Challenge 7: Outrage

  1. What outrages you? (Wake Forest)

I am human. I cannot always control my emotions and the way I express them. I can be funny if I want to. I can be understanding when my friends need me. I can be attentive if something interests me. I can laugh till I have to pee. I can cry if I see someone else (whether it be in a movie or in real-life) crying. I can feel guilty if I do something wrong. However, with tearful eyes, I can be angry too.

I get angry when I drop something in the narrow space between my cupboard and bed, and as I try to get it out, I hurt myself. As tears of pain swell up in my eyes, I try to stop the flood of swear words rushing out of my mouth.

I get angry when people don't listen. I try to say something important, something worth hearing, but they just go on and on about how their lives are so miserable and pathetic. I shut my mouth, turn around, and leave.

I get angry when people keep talking to me while I am trying to get some work done. They don't understand that I have a deadline to meet. I look at them, nod a few times, and try my best to politely tell them that I have something important to do.

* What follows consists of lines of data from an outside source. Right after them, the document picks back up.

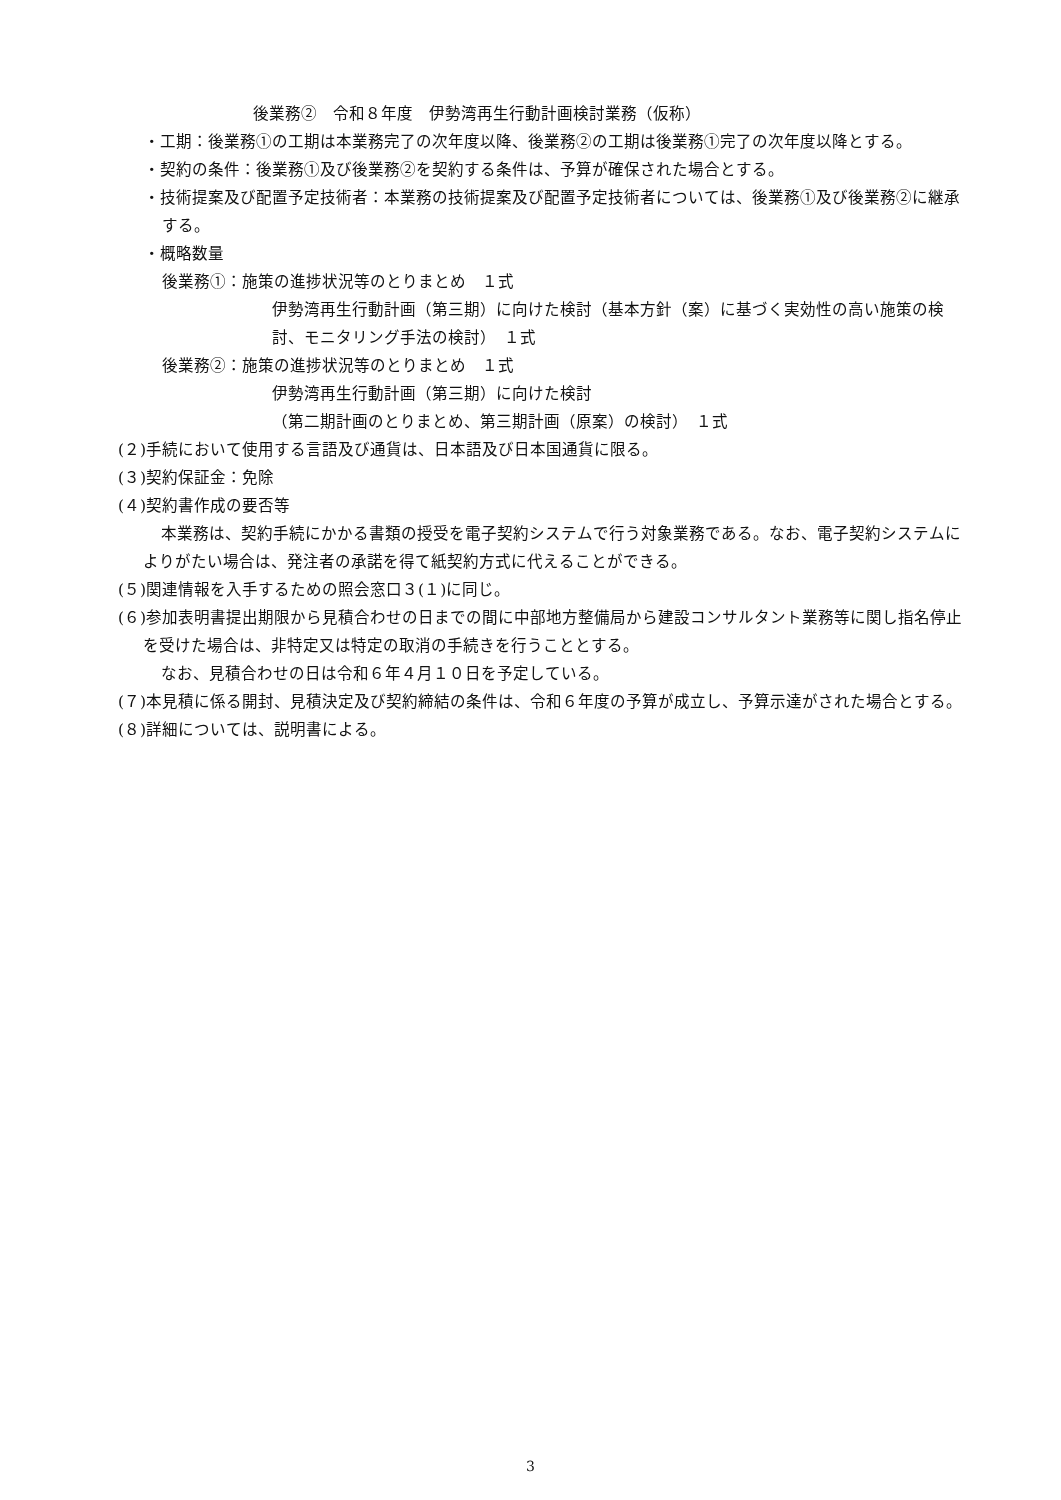後業務②　令和８年度　伊勢湾再生行動計画検討業務（仮称）
・工期：後業務①の工期は本業務完了の次年度以降、後業務②の工期は後業務①完了の次年度以降とする。
・契約の条件：後業務①及び後業務②を契約する条件は、予算が確保された場合とする。
・技術提案及び配置予定技術者：本業務の技術提案及び配置予定技術者については、後業務①及び後業務②に継承する。
・概略数量
後業務①：施策の進捗状況等のとりまとめ　１式
伊勢湾再生行動計画（第三期）に向けた検討（基本方針（案）に基づく実効性の高い施策の検討、モニタリング手法の検討）　１式
後業務②：施策の進捗状況等のとりまとめ　１式
伊勢湾再生行動計画（第三期）に向けた検討
（第二期計画のとりまとめ、第三期計画（原案）の検討）　１式
(２)手続において使用する言語及び通貨は、日本語及び日本国通貨に限る。
(３)契約保証金：免除
(４)契約書作成の要否等
本業務は、契約手続にかかる書類の授受を電子契約システムで行う対象業務である。なお、電子契約システムによりがたい場合は、発注者の承諾を得て紙契約方式に代えることができる。
(５)関連情報を入手するための照会窓口３(１)に同じ。
(６)参加表明書提出期限から見積合わせの日までの間に中部地方整備局から建設コンサルタント業務等に関し指名停止を受けた場合は、非特定又は特定の取消の手続きを行うこととする。
なお、見積合わせの日は令和６年４月１０日を予定している。
(７)本見積に係る開封、見積決定及び契約締結の条件は、令和６年度の予算が成立し、予算示達がされた場合とする。
(８)詳細については、説明書による。
3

I get angry when I cannot put the thread through the needle. When I try to push it against the needle, if bends another way and refuses to go through the hole. I cut the tip out and try again, or give it to somebody who can do it better.

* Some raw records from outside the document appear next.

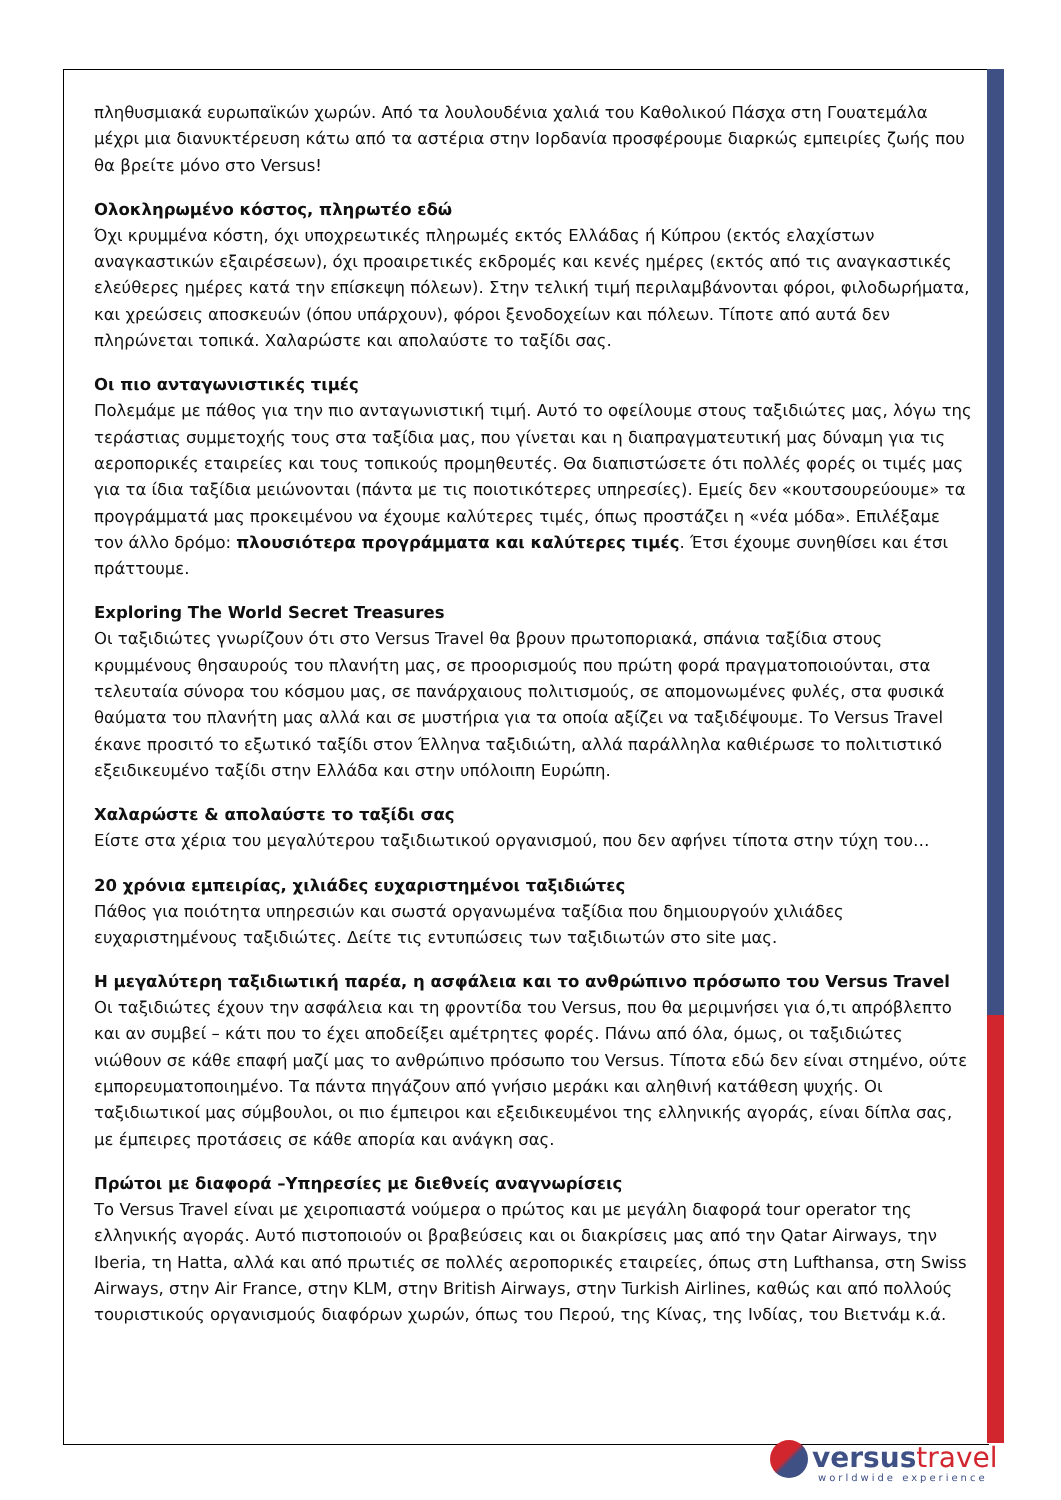πληθυσμιακά ευρωπαϊκών χωρών. Από τα λουλουδένια χαλιά του Καθολικού Πάσχα στη Γουατεμάλα μέχρι μια διανυκτέρευση κάτω από τα αστέρια στην Ιορδανία προσφέρουμε διαρκώς εμπειρίες ζωής που θα βρείτε μόνο στο Versus!
Ολοκληρωμένο κόστος, πληρωτέο εδώ
Όχι κρυμμένα κόστη, όχι υποχρεωτικές πληρωμές εκτός Ελλάδας ή Κύπρου (εκτός ελαχίστων αναγκαστικών εξαιρέσεων), όχι προαιρετικές εκδρομές και κενές ημέρες (εκτός από τις αναγκαστικές ελεύθερες ημέρες κατά την επίσκεψη πόλεων). Στην τελική τιμή περιλαμβάνονται φόροι, φιλοδωρήματα, και χρεώσεις αποσκευών (όπου υπάρχουν), φόροι ξενοδοχείων και πόλεων. Τίποτε από αυτά δεν πληρώνεται τοπικά. Χαλαρώστε και απολαύστε το ταξίδι σας.
Οι πιο ανταγωνιστικές τιμές
Πολεμάμε με πάθος για την πιο ανταγωνιστική τιμή. Αυτό το οφείλουμε στους ταξιδιώτες μας, λόγω της τεράστιας συμμετοχής τους στα ταξίδια μας, που γίνεται και η διαπραγματευτική μας δύναμη για τις αεροπορικές εταιρείες και τους τοπικούς προμηθευτές. Θα διαπιστώσετε ότι πολλές φορές οι τιμές μας για τα ίδια ταξίδια μειώνονται (πάντα με τις ποιοτικότερες υπηρεσίες). Εμείς δεν «κουτσουρεύουμε» τα προγράμματά μας προκειμένου να έχουμε καλύτερες τιμές, όπως προστάζει η «νέα μόδα». Επιλέξαμε τον άλλο δρόμο: πλουσιότερα προγράμματα και καλύτερες τιμές. Έτσι έχουμε συνηθίσει και έτσι πράττουμε.
Exploring The World Secret Treasures
Οι ταξιδιώτες γνωρίζουν ότι στο Versus Travel θα βρουν πρωτοποριακά, σπάνια ταξίδια στους κρυμμένους θησαυρούς του πλανήτη μας, σε προορισμούς που πρώτη φορά πραγματοποιούνται, στα τελευταία σύνορα του κόσμου μας, σε πανάρχαιους πολιτισμούς, σε απομονωμένες φυλές, στα φυσικά θαύματα του πλανήτη μας αλλά και σε μυστήρια για τα οποία αξίζει να ταξιδέψουμε. Το Versus Travel έκανε προσιτό το εξωτικό ταξίδι στον Έλληνα ταξιδιώτη, αλλά παράλληλα καθιέρωσε το πολιτιστικό εξειδικευμένο ταξίδι στην Ελλάδα και στην υπόλοιπη Ευρώπη.
Χαλαρώστε & απολαύστε το ταξίδι σας
Είστε στα χέρια του μεγαλύτερου ταξιδιωτικού οργανισμού, που δεν αφήνει τίποτα στην τύχη του…
20 χρόνια εμπειρίας, χιλιάδες ευχαριστημένοι ταξιδιώτες
Πάθος για ποιότητα υπηρεσιών και σωστά οργανωμένα ταξίδια που δημιουργούν χιλιάδες ευχαριστημένους ταξιδιώτες. Δείτε τις εντυπώσεις των ταξιδιωτών στο site μας.
Η μεγαλύτερη ταξιδιωτική παρέα, η ασφάλεια και το ανθρώπινο πρόσωπο του Versus Travel
Οι ταξιδιώτες έχουν την ασφάλεια και τη φροντίδα του Versus, που θα μεριμνήσει για ό,τι απρόβλεπτο και αν συμβεί – κάτι που το έχει αποδείξει αμέτρητες φορές. Πάνω από όλα, όμως, οι ταξιδιώτες νιώθουν σε κάθε επαφή μαζί μας το ανθρώπινο πρόσωπο του Versus. Τίποτα εδώ δεν είναι στημένο, ούτε εμπορευματοποιημένο. Τα πάντα πηγάζουν από γνήσιο μεράκι και αληθινή κατάθεση ψυχής. Οι ταξιδιωτικοί μας σύμβουλοι, οι πιο έμπειροι και εξειδικευμένοι της ελληνικής αγοράς, είναι δίπλα σας, με έμπειρες προτάσεις σε κάθε απορία και ανάγκη σας.
Πρώτοι με διαφορά –Υπηρεσίες με διεθνείς αναγνωρίσεις
Το Versus Travel είναι με χειροπιαστά νούμερα ο πρώτος και με μεγάλη διαφορά tour operator της ελληνικής αγοράς. Αυτό πιστοποιούν οι βραβεύσεις και οι διακρίσεις μας από την Qatar Airways, την Iberia, τη Hatta, αλλά και από πρωτιές σε πολλές αεροπορικές εταιρείες, όπως στη Lufthansa, στη Swiss Airways, στην Air France, στην KLM, στην British Airways, στην Turkish Airlines, καθώς και από πολλούς τουριστικούς οργανισμούς διαφόρων χωρών, όπως του Περού, της Κίνας, της Ινδίας, του Βιετνάμ κ.ά.
versus travel
worldwide experience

I get angry when I have to go to the toilet to pee after I am warm and comfortable under my covers. I swear at my darn biological emergencies and either try to sleep it off or grudgingly drag myself to the bathroom.

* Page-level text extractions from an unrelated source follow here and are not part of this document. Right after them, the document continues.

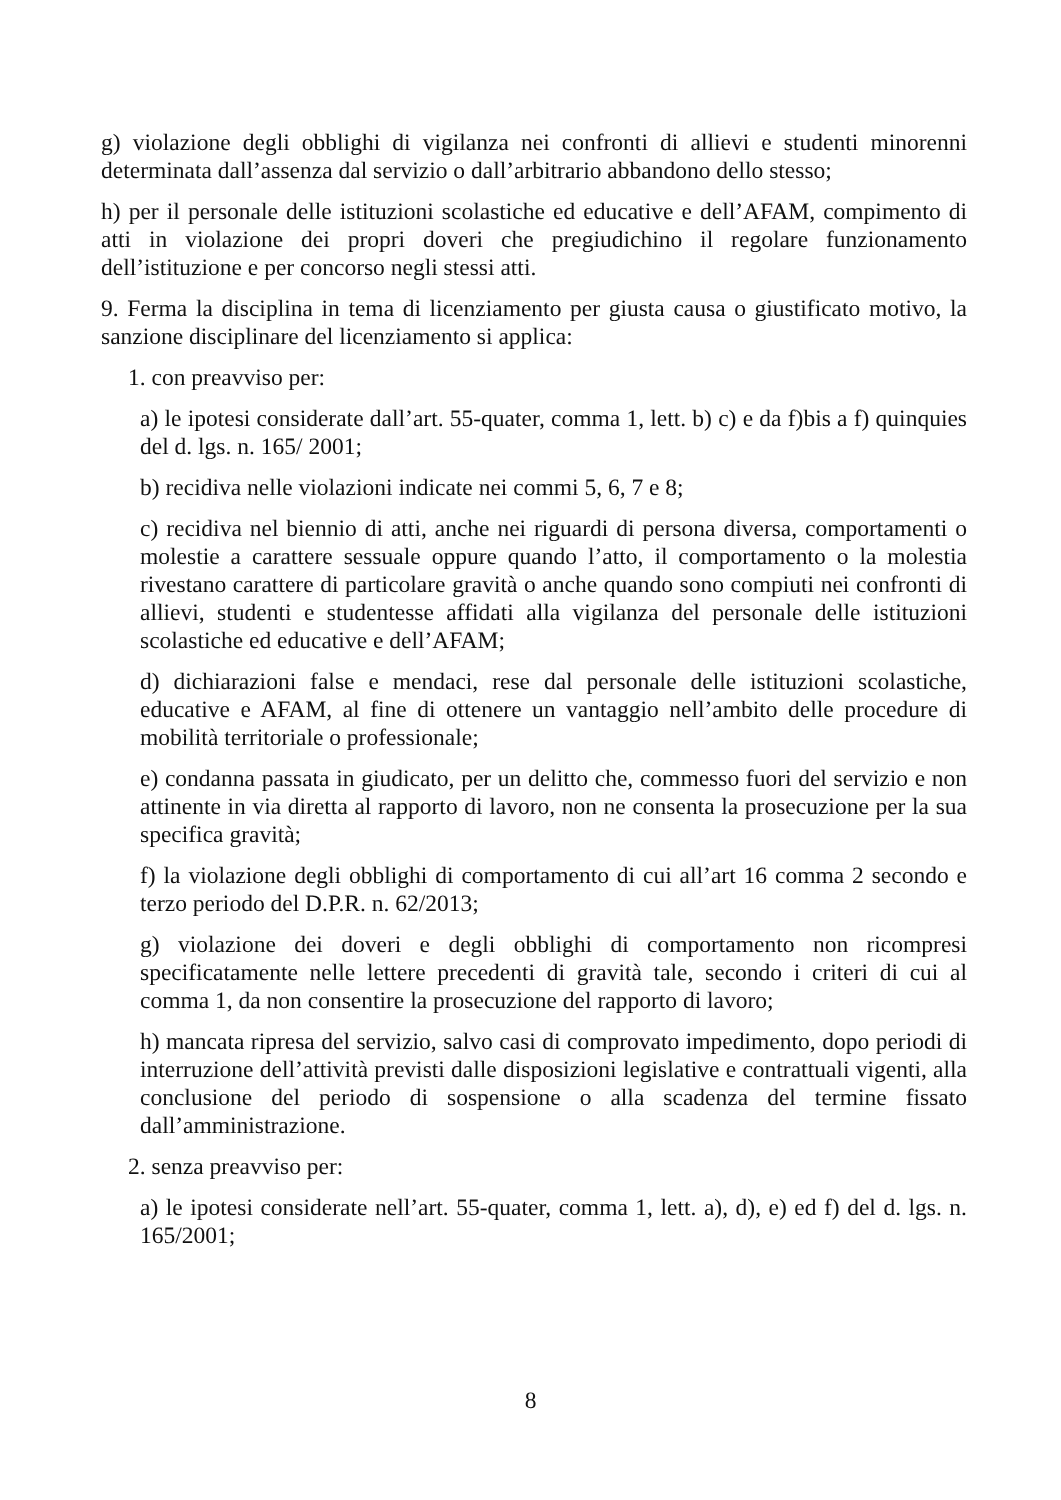g) violazione degli obblighi di vigilanza nei confronti di allievi e studenti minorenni determinata dall’assenza dal servizio o dall’arbitrario abbandono dello stesso;
h) per il personale delle istituzioni scolastiche ed educative e dell’AFAM, compimento di atti in violazione dei propri doveri che pregiudichino il regolare funzionamento dell’istituzione e per concorso negli stessi atti.
9. Ferma la disciplina in tema di licenziamento per giusta causa o giustificato motivo, la sanzione disciplinare del licenziamento si applica:
1. con preavviso per:
a) le ipotesi considerate dall’art. 55-quater, comma 1, lett. b) c) e da f)bis a f) quinquies del d. lgs. n. 165/ 2001;
b) recidiva nelle violazioni indicate nei commi 5, 6, 7 e 8;
c) recidiva nel biennio di atti, anche nei riguardi di persona diversa, comportamenti o molestie a carattere sessuale oppure quando l’atto, il comportamento o la molestia rivestano carattere di particolare gravità o anche quando sono compiuti nei confronti di allievi, studenti e studentesse affidati alla vigilanza del personale delle istituzioni scolastiche ed educative e dell’AFAM;
d) dichiarazioni false e mendaci, rese dal personale delle istituzioni scolastiche, educative e AFAM, al fine di ottenere un vantaggio nell’ambito delle procedure di mobilità territoriale o professionale;
e) condanna passata in giudicato, per un delitto che, commesso fuori del servizio e non attinente in via diretta al rapporto di lavoro, non ne consenta la prosecuzione per la sua specifica gravità;
f) la violazione degli obblighi di comportamento di cui all’art 16 comma 2 secondo e terzo periodo del D.P.R. n. 62/2013;
g) violazione dei doveri e degli obblighi di comportamento non ricompresi specificatamente nelle lettere precedenti di gravità tale, secondo i criteri di cui al comma 1, da non consentire la prosecuzione del rapporto di lavoro;
h) mancata ripresa del servizio, salvo casi di comprovato impedimento, dopo periodi di interruzione dell’attività previsti dalle disposizioni legislative e contrattuali vigenti, alla conclusione del periodo di sospensione o alla scadenza del termine fissato dall’amministrazione.
2. senza preavviso per:
a) le ipotesi considerate nell’art. 55-quater, comma 1, lett. a), d), e) ed f) del d. lgs. n. 165/2001;
8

I get angry when I see people, who can walk and talk perfectly, just walk by the woman who has got not legs and has to move around on a square piece of wood with wheels. I shut my eyes, send my prayers to whoever is receiving them, dig out some change from my pockets, and drop them in her thin hands.

I get angry when people chuck their plastic bottles down the khud because they claim that they are too lazy to drop in into the trash can. I try to talk some sense into them, but more than that, I myself avoid throwing trash into the wilderness, in hopes of being a good role-model.

I get angry when even dorm parents leave all the lights turned-on in the toilets so that it will be easier for us to use the toilet if we need it at night. I usually wait till the dorm parents disappear and silently turn off all the lights except one.

These are all the things that outrage me. They may seem childish, pointless, and inscrutable, but hey, I'm human.